-------- Data in this exercise

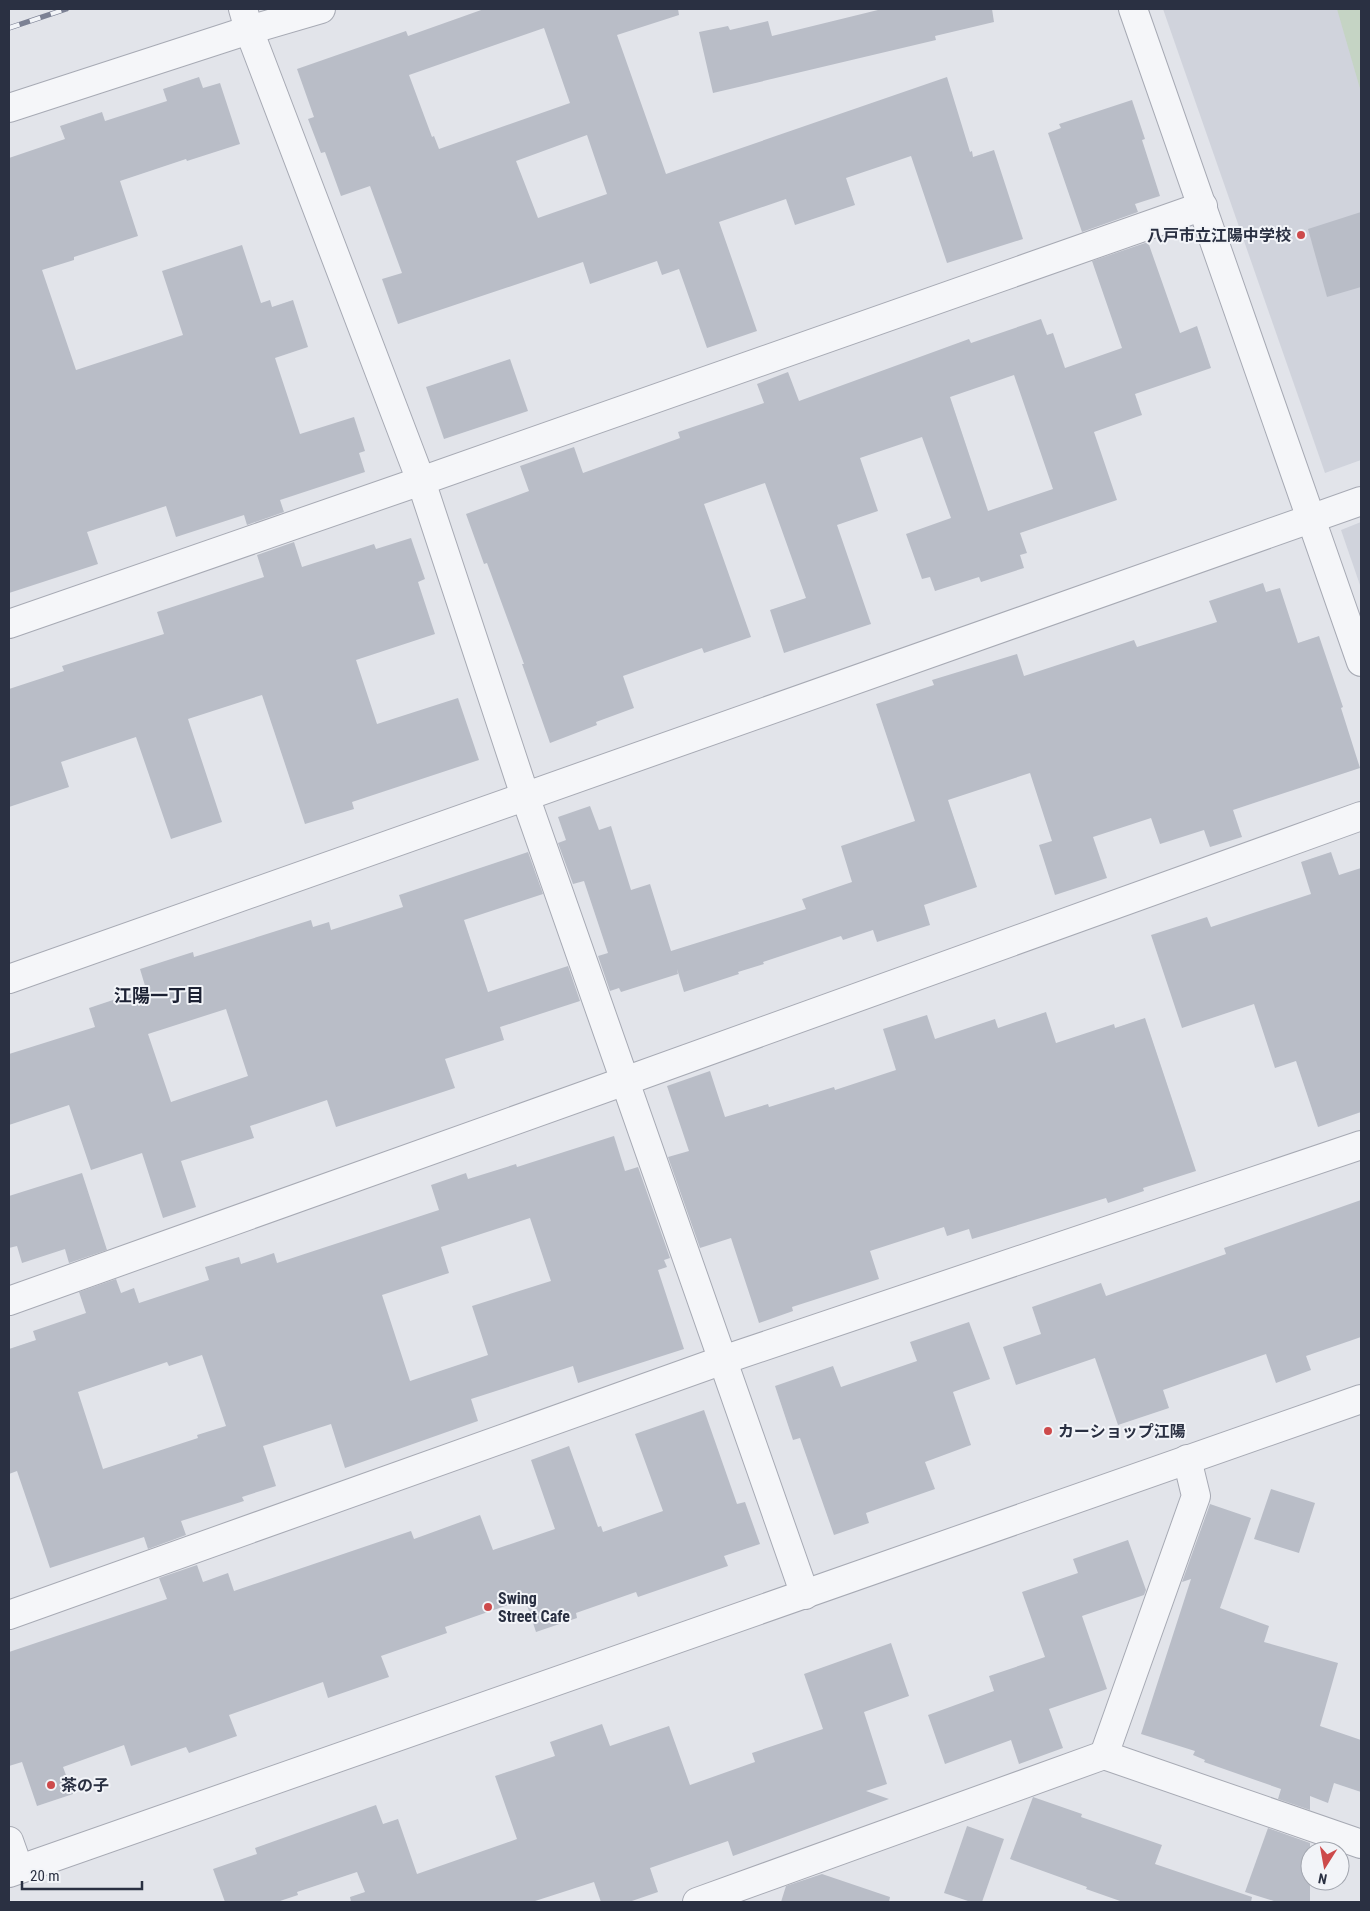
<svg xmlns="http://www.w3.org/2000/svg" width="1370" height="1911" font-family="'Roboto Condensed','Noto Sans JP',sans-serif">
	<style>
		.built { fill: #d0d3dc }
		.green { fill: #c5d4c4 }
		.building { fill: #b9bdc7; fill-rule: evenodd }
		.lines { fill: none; stroke-linecap: round; stroke-linejoin: round }
		.minor-casing { stroke: #a7aab4; stroke-width: 30 }
		.tertiary-casing { stroke: #a7aab4; stroke-width: 30 }
		.minor { stroke: #f5f6f9; stroke-width: 28 }
		.tertiary { stroke: #f5f6f9; stroke-width: 28 }
		.rail-casing { stroke: #7c8194; stroke-width: 5.5 }
		.rail { stroke: #f2f4f8; stroke-width: 4; stroke-dasharray: 11; stroke-linecap: butt }
		.poi-dot { fill: #cd4a4b; stroke: #f2f4f8; stroke-width: 2 }
		.labels { text-anchor: middle; dominant-baseline: central; stroke-width: 4; stroke-linejoin: round; paint-order: stroke }
		.poi-label { font-size: 16px; font-weight: bold; fill: #2a3042; stroke: #f2f4f8; text-anchor: start }
		.neighbourhood-label { font-size: 18px; font-weight: bold; fill: #1c2133; stroke: #f2f4f8 }
	</style>
	<rect width="100%" height="100%" fill="#e2e4ea"/>
	<g class="built">
		<path d="M1163,9H1361V460L1325,473Z"/>
		<path d="M1361,522V588L1341,530Z"/>
	</g>
	<path class="green" d="M1337,9H1361V92Z"/>
	<g class="building">
		<path d="M484,9H678L679,15L617,35L666,174L947,77L970,152L972,151L973,157L994,150L1023,239L947,263L911,156L846,178L855,205L795,225L786,199L719,222L757,331L707,348L679,269L662,275L657,261L590,284L583,262L398,324L382,279L402,273L370,186L341,196L325,152L321,153L308,119L314,117L297,69L406,31L408,36ZM544,28L570,103L439,149L434,136L432,137L409,75ZM587,135L607,194L538,218L516,161Z"/>
		<path d="M882,9H992L994,22L935,36L936,40L713,93L699,32L728,26L730,30L768,21L772,36Z"/>
		<path d="M199,77L203,88L220,83L240,144L187,161L186,159L120,181L138,236L74,257V260L42,270L76,370L183,335L162,271L242,245L261,303L270,300L272,307L293,300L308,347L275,358L300,434L354,417L365,451L359,453L365,472L280,500L284,512L247,525L244,515L176,537L166,506L87,532L98,564L9,593V158L65,139L60,126L102,112L105,121L167,101L163,89Z"/>
		<path d="M1132,100L1145,139L1142,140L1160,196L1135,204L1138,212L1082,232L1048,133L1061,128L1059,124Z"/>
		<path d="M1361,212V287L1327,297L1308,229Z"/>
		<path d="M1148,242L1180,333L1197,326L1211,368L1135,394L1142,415L1094,432L1117,500L1020,533L1027,553L1020,555L1024,568L981,582L979,577L935,591L930,577L922,579L906,534L951,518L922,437L860,458L878,511L837,525L871,624L784,653L770,610L806,598L765,483L704,504L751,637L704,653L702,648L623,676L634,708L596,722L597,725L550,743L522,664H524L487,563L484,564L466,514L529,491L520,466L574,447L583,473L680,438L678,432L764,403L757,384L788,372L799,401L969,339L971,343L1041,319L1047,335L1053,333L1065,368L1122,348L1092,261ZM1014,375L1053,489L988,511L950,397Z"/>
		<path d="M510,359L528,411L444,439L426,387Z"/>
		<path d="M411,538L425,579L418,582L435,634L356,660L377,724L458,698L479,760L352,802L354,809L305,824L262,695L188,719L222,822L171,839L136,737L61,762L69,787L9,807V689L64,671L62,666L164,634L157,612L264,577L257,555L294,542L302,567L374,544L376,549Z"/>
		<path d="M1263,583L1266,592L1280,588L1298,643L1319,636L1343,707L1341,708L1360,768L1233,810L1242,837L1210,847L1204,830L1160,844L1151,818L1093,837L1107,878L1055,895L1039,845L1052,841L1030,773L948,800L977,887L924,905L930,925L877,942L873,930L843,940L841,936L763,962L764,964L738,972L739,974L684,992L677,969L678,974L621,992L619,988L610,991L598,956L608,953L584,881L573,884L558,843L566,840L558,817L590,806L599,830L611,826L631,890L650,884L671,951L806,909L802,899L852,882L841,846L915,821L876,704L934,685L932,680L1017,654L1024,676L1134,640L1137,647L1217,622L1209,601Z"/>
		<path d="M528,852L543,894L464,920L488,992L568,966L580,1001L500,1027L504,1040L445,1059L455,1088L336,1127L327,1100L250,1126L254,1138L181,1161L196,1207L163,1218L142,1153L91,1170L69,1105L9,1125V1054L95,1027L89,1008L146,989L140,969L193,952L194,957L311,920L313,927L329,922L331,930L403,907L399,895ZM226,1009L248,1076L171,1102L148,1034Z"/>
		<path d="M1331,852L1339,875L1361,868V1112L1318,1127L1296,1061L1275,1068L1254,1004L1182,1028L1151,935L1207,917L1211,927L1311,894L1301,862Z"/>
		<path d="M1046,1012L1056,1043L1114,1024L1115,1028L1145,1018L1196,1171L1143,1188L1144,1191L1108,1203L1106,1198L972,1239L969,1229L947,1236L944,1227L870,1251L879,1279L792,1307L793,1311L759,1323L731,1238L700,1248L668,1157L689,1151L667,1086L710,1071L725,1117L768,1104L769,1107L834,1087L835,1090L896,1070L883,1029L927,1015L935,1039L995,1019L998,1028Z"/>
		<path d="M614,1136L625,1171L638,1167L670,1258L664,1260L667,1267L658,1270L684,1349L578,1383L573,1366L471,1399L478,1421L345,1468L331,1424L263,1446L276,1486L242,1497L244,1501L181,1521L186,1535L148,1549L144,1537L50,1568L17,1471L9,1474V1349L36,1340L33,1331L86,1313L79,1292L116,1279L121,1293L134,1288L139,1303L209,1280L205,1267L239,1257L241,1264L274,1253L277,1263L439,1210L431,1185L466,1173L468,1179L516,1164L517,1167ZM530,1218L551,1281L472,1306L488,1355L410,1381L382,1295L449,1273L441,1247ZM202,1355L226,1426L197,1435L198,1438L103,1469L78,1392L167,1362L169,1366Z"/>
		<path d="M82,1173L107,1250L69,1263L65,1249L22,1263L17,1246L9,1248V1196Z"/>
		<path d="M1361,1200V1337L1306,1356L1311,1370L1276,1383L1266,1354L1163,1390L1169,1408L1118,1425L1095,1358L1016,1385L1003,1347L1041,1334L1032,1307L1101,1283L1106,1296L1226,1254L1224,1248Z"/>
		<path d="M969,1322L990,1379L953,1392L971,1445L925,1462L935,1489L866,1513L869,1523L834,1535L800,1438L793,1440L775,1386L833,1366L841,1387L917,1361L910,1342Z"/>
		<path d="M704,1410L737,1504L745,1502L760,1544L724,1556L728,1566L638,1597L636,1592L576,1613L577,1618L536,1632L525,1599L445,1627L447,1633L381,1656L389,1677L328,1698L323,1682L229,1715L237,1736L189,1753L186,1747L131,1766L124,1745L63,1767L73,1794L37,1806L22,1762L9,1766V1652L167,1599L159,1578L197,1565L203,1582L228,1573L234,1591L411,1531L414,1539L480,1515L493,1550L555,1529L531,1460L569,1446L598,1527L601,1526L603,1532L663,1511L635,1434Z"/>
		<path d="M1271,1489L1315,1503L1299,1553L1254,1539Z"/>
		<path d="M1210,1504L1251,1518L1220,1608L1269,1626L1264,1642L1338,1663L1320,1726L1361,1740V1792L1334,1783L1328,1803L1310,1796V1810L1278,1799L1281,1789L1204,1762L1205,1760L1193,1755L1195,1751L1141,1734L1191,1579L1182,1582Z"/>
		<path d="M1128,1540L1146,1590L1144,1595L1082,1616L1107,1689L1049,1709L1063,1748L1019,1764L1011,1740L945,1764L928,1715L994,1691L989,1676L1045,1657L1022,1592L1078,1573L1073,1559Z"/>
		<path d="M891,1643L909,1696L864,1712L887,1784L866,1791L889,1799L733,1856L728,1841L650,1868L658,1892L629,1902H601L594,1882L532,1902H351L350,1897L365,1892L357,1872L297,1892L298,1895L277,1902H225L213,1869L257,1854L255,1848L376,1805L383,1824L398,1819L417,1874L517,1839L495,1776L555,1756L550,1742L602,1724L610,1746L669,1726L690,1785L755,1762L752,1753L823,1729L804,1674Z"/>
		<path d="M1033,1797L1082,1814L1081,1817L1162,1845L1155,1864L1252,1897L1251,1902H1123L1086,1889L1087,1887L1010,1859Z"/>
		<path d="M967,1826L1004,1839L982,1902H971L944,1893Z"/>
		<path d="M1268,1828L1310,1843V1902H1277L1245,1892Z"/>
		<path d="M822,1874L890,1897L889,1902H781L786,1886Z"/>
	</g>
	<g class="lines">
		<g class="minor-casing">
			<g id="minor">
				<path d="M243,9L249,30L421,481L525,796L805,1595"/>
				<path d="M1133,9L1361,662"/>
				<path d="M9,108L249,30L321,9"/>
				<path d="M9,624L421,481L1203,206"/>
				<path d="M9,979L1361,501"/>
				<path d="M9,1301L625,1081L1361,816"/>
				<path d="M9,1615L723,1360L1361,1145"/>
				<path d="M1104,1755L1196,1496L1187,1459"/>
				<path d="M9,1841L19,1869"/>
				<path d="M697,1902L1104,1755L1361,1844"/>
			</g>
		</g>
		<g class="tertiary-casing">
			<path id="tertiary" d="M9,1873L1361,1399"/>
		</g>
		<use href="#minor" class="minor"/>
		<use href="#tertiary" class="tertiary"/>
		<g class="rail-casing">
			<path id="rail" d="M9,28L66,9"/>
		</g>
		<use href="#rail" class="rail"/>
	</g>
	<g class="poi-dot">
		<circle cx="1301" cy="235" r="5"/>
		<circle cx="1048" cy="1431" r="5"/>
		<circle cx="488" cy="1607" r="5"/>
		<circle cx="51" cy="1785" r="5"/>
	</g>
	<g class="labels">
		<g class="poi-label">
			<text x="1291" y="235" text-anchor="end">八戸市立江陽中学校</text>
			<text x="1058" y="1431">カーショップ江陽</text>
			<text x="498" y="1598">Swing<tspan x="498" dy="18">Street Cafe</tspan></text>
			<text x="61" y="1785">茶の子</text>
		</g>
		<g class="neighbourhood-label">
			<text x="159" y="995">江陽一丁目</text>
		</g>
	</g>
	<rect width="1370" height="1911" fill="none" stroke="#2a3042" stroke-width="20"/>
	<g transform="translate(1325 1866) rotate(191)"><circle r="24" fill="#f2f4f8" stroke="#a2a6af"/>
	<path d="M0-4L9 19L0 12L-9 19Z" fill="#cd4a4b"/>
	<text y="-8" font-size="14" font-weight="bold" text-anchor="middle" fill="#2a3042">N</text>
	</g>
	<path d="M22 1881v8h120v-8" fill="none" stroke="#2a3042" stroke-width="2.5"/>
	<text x="30" y="1881" font-size="15" fill="#2a3042" stroke="#f2f4f8" stroke-width="4" paint-order="stroke">20 m</text>
</svg>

----------------

What you will do →
Wherever the string "casing" appears in the records, copy the whole line.

Solution to this task →
		.minor-casing { stroke: #a7aab4; stroke-width: 30 }
		.tertiary-casing { stroke: #a7aab4; stroke-width: 30 }
		.rail-casing { stroke: #7c8194; stroke-width: 5.5 }
		<g class="minor-casing">
		<g class="tertiary-casing">
		<g class="rail-casing">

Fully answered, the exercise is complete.